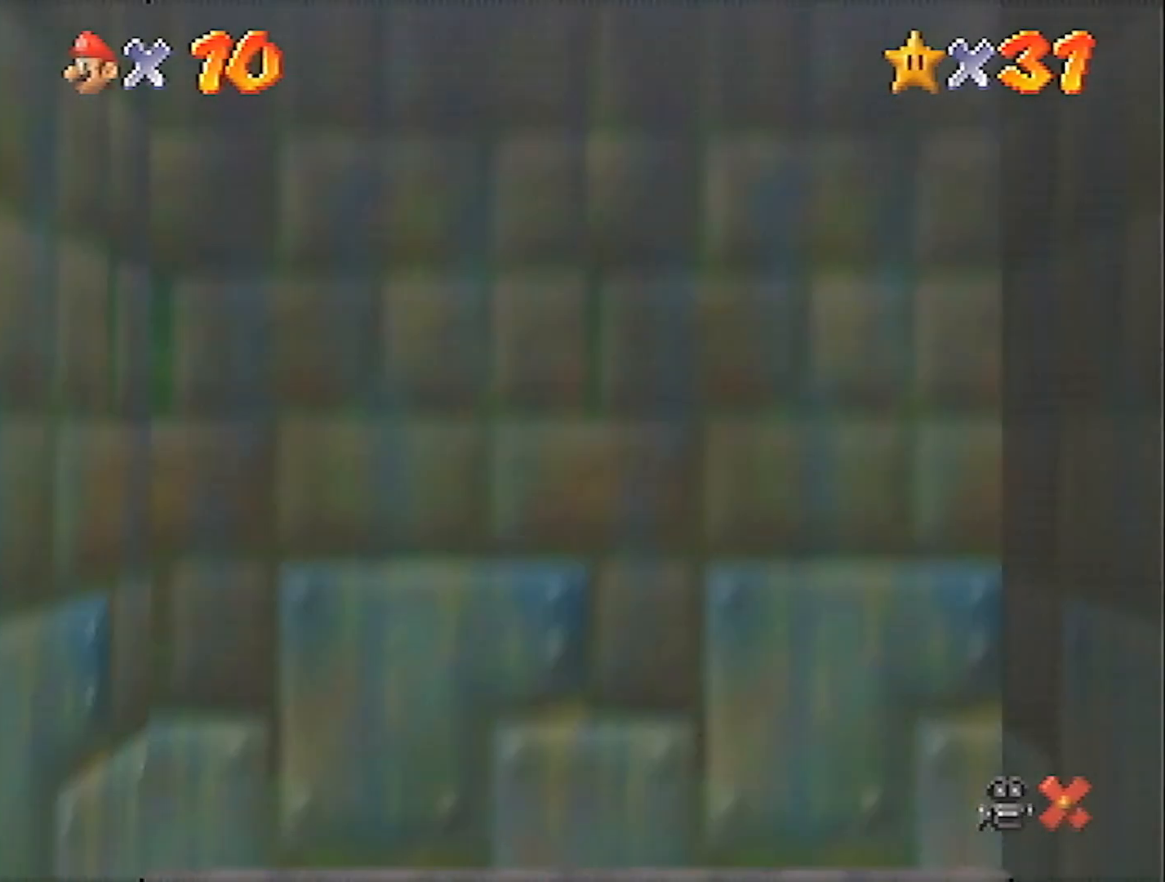
{"buttons": ["B"], "left_stick": "center", "events": [[33, "A", "down"], [33, "B", "up"], [100, "A", "up"], [100, "B", "down"], [167, "A", "down"], [167, "B", "up"], [233, "A", "up"], [233, "B", "down"], [334, "B", "up"], [367, "B", "down"], [434, "A", "down"], [434, "B", "up"], [467, "A", "up"], [500, "B", "down"]]}
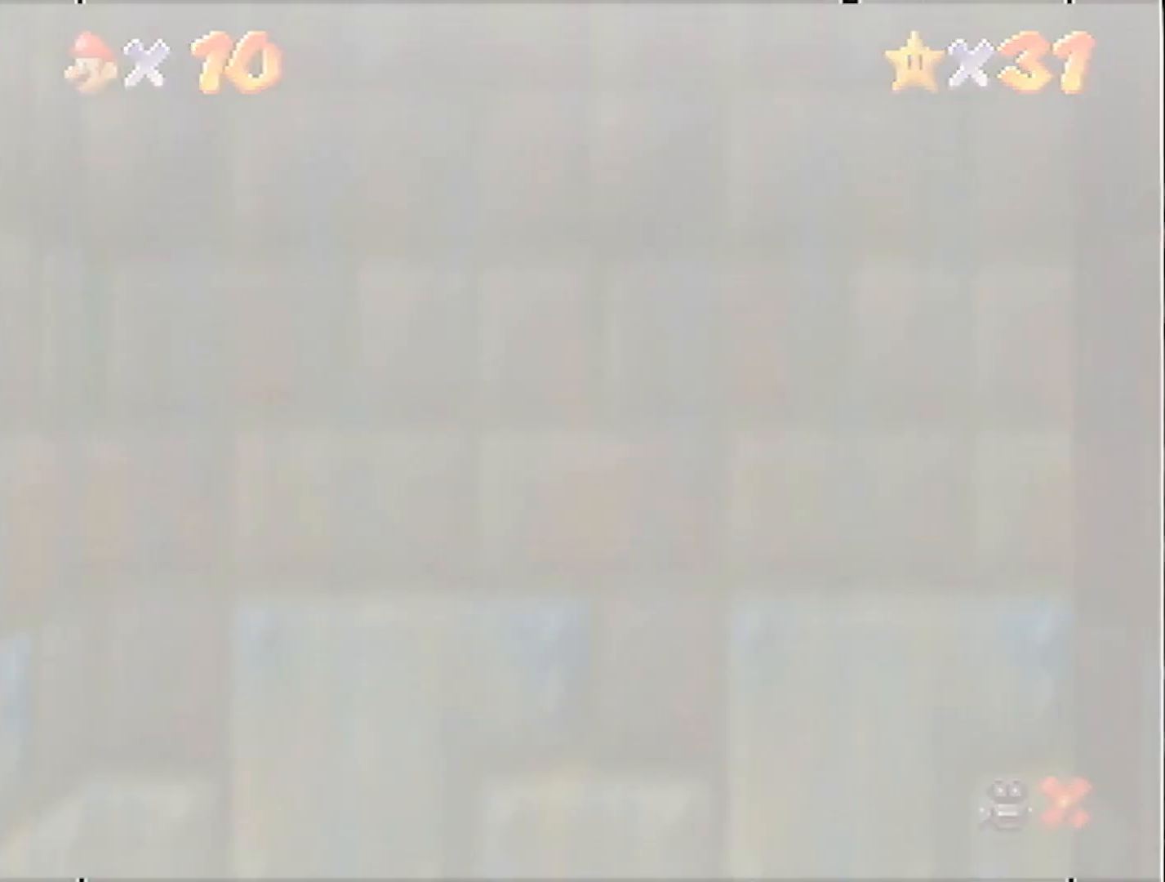
{"buttons": ["B"], "left_stick": "center", "events": [[34, "A", "down"], [34, "B", "up"], [101, "A", "up"], [101, "B", "down"], [201, "A", "down"], [201, "B", "up"], [234, "A", "up"], [234, "B", "down"], [401, "A", "down"], [401, "B", "up"], [501, "A", "up"], [501, "B", "down"]]}
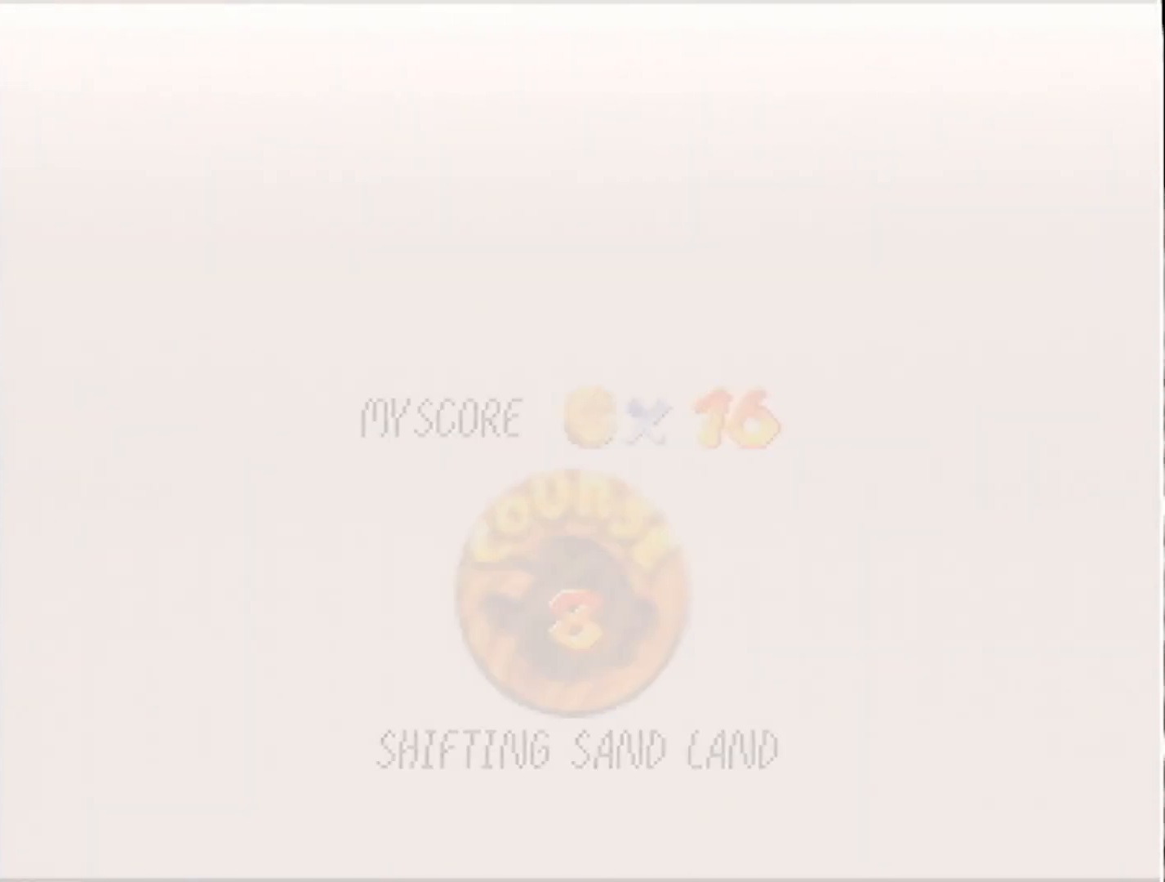
{"buttons": ["B"], "left_stick": "center", "events": [[67, "A", "down"], [67, "B", "up"], [133, "A", "up"], [133, "B", "down"], [200, "A", "down"], [200, "B", "up"], [267, "A", "up"], [267, "B", "down"], [334, "A", "down"], [334, "B", "up"], [367, "A", "up"], [367, "B", "down"]]}
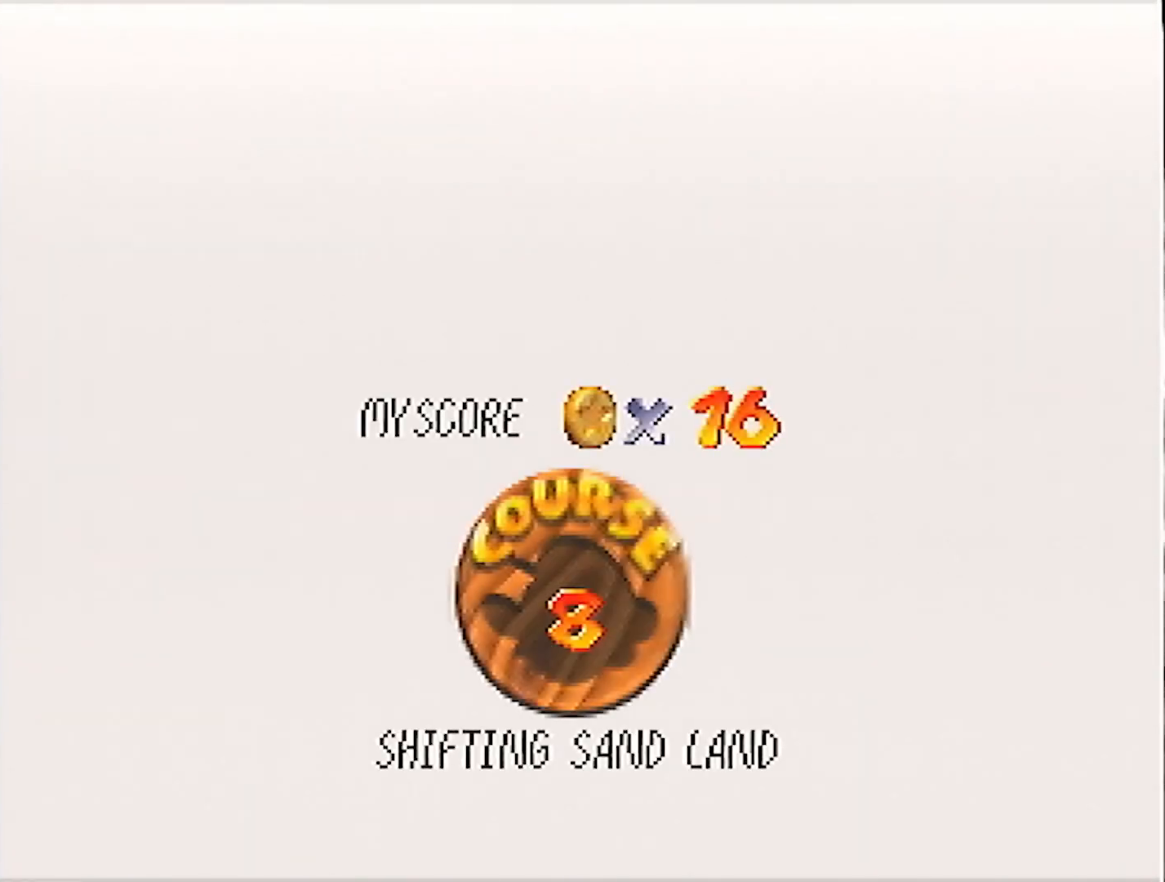
{"buttons": ["A"], "left_stick": "center", "events": [[101, "A", "down"], [101, "B", "up"], [134, "A", "up"], [134, "B", "down"], [201, "A", "down"], [201, "B", "up"], [301, "A", "up"], [301, "B", "down"], [334, "A", "down"], [334, "B", "up"], [367, "A", "up"], [367, "B", "down"], [434, "A", "down"], [434, "B", "up"]]}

EXERCISE GOAL
Transcribe the full listing exactly, but keep every image out of it.

EXERCISE RESULT
{"buttons": ["B"], "left_stick": "center", "events": [[33, "A", "down"], [33, "B", "up"], [100, "A", "up"], [100, "B", "down"], [167, "A", "down"], [167, "B", "up"], [233, "A", "up"], [233, "B", "down"], [334, "B", "up"], [367, "B", "down"], [434, "A", "down"], [434, "B", "up"], [467, "A", "up"], [500, "B", "down"]]}
{"buttons": ["B"], "left_stick": "center", "events": [[34, "A", "down"], [34, "B", "up"], [101, "A", "up"], [101, "B", "down"], [201, "A", "down"], [201, "B", "up"], [234, "A", "up"], [234, "B", "down"], [401, "A", "down"], [401, "B", "up"], [501, "A", "up"], [501, "B", "down"]]}
{"buttons": ["B"], "left_stick": "center", "events": [[67, "A", "down"], [67, "B", "up"], [133, "A", "up"], [133, "B", "down"], [200, "A", "down"], [200, "B", "up"], [267, "A", "up"], [267, "B", "down"], [334, "A", "down"], [334, "B", "up"], [367, "A", "up"], [367, "B", "down"]]}
{"buttons": ["A"], "left_stick": "center", "events": [[101, "A", "down"], [101, "B", "up"], [134, "A", "up"], [134, "B", "down"], [201, "A", "down"], [201, "B", "up"], [301, "A", "up"], [301, "B", "down"], [334, "A", "down"], [334, "B", "up"], [367, "A", "up"], [367, "B", "down"], [434, "A", "down"], [434, "B", "up"]]}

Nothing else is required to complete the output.